[Passage for review — start]

Studio album by Stryper
- Released: April 20, 2018
- Recorded: 2017–2018
- Genre: Christian metal; heavy metal; hard rock;
- Length: 44:46
- Label: Frontiers
- Producer: Michael Sweet

Stryper chronology
| Fallen (2015) | God Damn Evil (2018) | Even the Devil Believes (2020) |

Singles from God Damn Evil
- "The Valley" Released: 2018; "Sorry" Released: 2018; "Lost" Released: 2018; "Take It to the Cross" Released: 2018;

= God Damn Evil =

God Damn Evil is the seventeenth release and twelfth studio album by Christian metal band Stryper, produced by frontman Michael Sweet and released on April 20, 2018. Bass guitar was played by John O'Boyle as current bassist Perry Richardson could not due to scheduling conflicts.

==Critical reception==

Awarding the album four stars from CCM Magazine, Matt Connor writes, "Their unapologetic approach to stay true to their now classic rock/metal roots rewards longtime fans." Andie Hardee, giving the album three and a half stars at Jesus Freak Hideout, states, "As impressive as the musicianship is, the songs themselves are also enjoyable." Rating the album an 8.3 out of 10 by Sonic Perspectives, Alan Cox says, "Stryper is rocking so hard and well that even some close-minded skeptics are bound to be converted." Wayne Parry, reviewing for The Washington Post, responds, "At an age where many heavy metal wailers dial it back due to the strains of decades of high notes, singer and guitarist Michael Sweet doubles down on his other worldly vocals."

[Passage for review — finish]
[Dataset section — start]

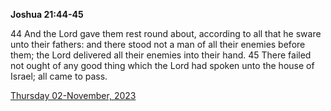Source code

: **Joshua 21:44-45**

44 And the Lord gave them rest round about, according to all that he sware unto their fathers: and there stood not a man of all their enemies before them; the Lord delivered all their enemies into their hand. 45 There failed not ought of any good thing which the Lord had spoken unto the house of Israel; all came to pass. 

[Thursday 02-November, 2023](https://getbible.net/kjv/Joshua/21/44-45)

[Dataset section — finish]

## Problem to work on
Could you copy out the entire God Damn Evil article above, word for word and unchanged?

## Result of the task
Studio album by Stryper
- Released: April 20, 2018
- Recorded: 2017–2018
- Genre: Christian metal; heavy metal; hard rock;
- Length: 44:46
- Label: Frontiers
- Producer: Michael Sweet

Stryper chronology
| Fallen (2015) | God Damn Evil (2018) | Even the Devil Believes (2020) |

Singles from God Damn Evil
- "The Valley" Released: 2018; "Sorry" Released: 2018; "Lost" Released: 2018; "Take It to the Cross" Released: 2018;

= God Damn Evil =

God Damn Evil is the seventeenth release and twelfth studio album by Christian metal band Stryper, produced by frontman Michael Sweet and released on April 20, 2018. Bass guitar was played by John O'Boyle as current bassist Perry Richardson could not due to scheduling conflicts.

==Critical reception==

Awarding the album four stars from CCM Magazine, Matt Connor writes, "Their unapologetic approach to stay true to their now classic rock/metal roots rewards longtime fans." Andie Hardee, giving the album three and a half stars at Jesus Freak Hideout, states, "As impressive as the musicianship is, the songs themselves are also enjoyable." Rating the album an 8.3 out of 10 by Sonic Perspectives, Alan Cox says, "Stryper is rocking so hard and well that even some close-minded skeptics are bound to be converted." Wayne Parry, reviewing for The Washington Post, responds, "At an age where many heavy metal wailers dial it back due to the strains of decades of high notes, singer and guitarist Michael Sweet doubles down on his other worldly vocals."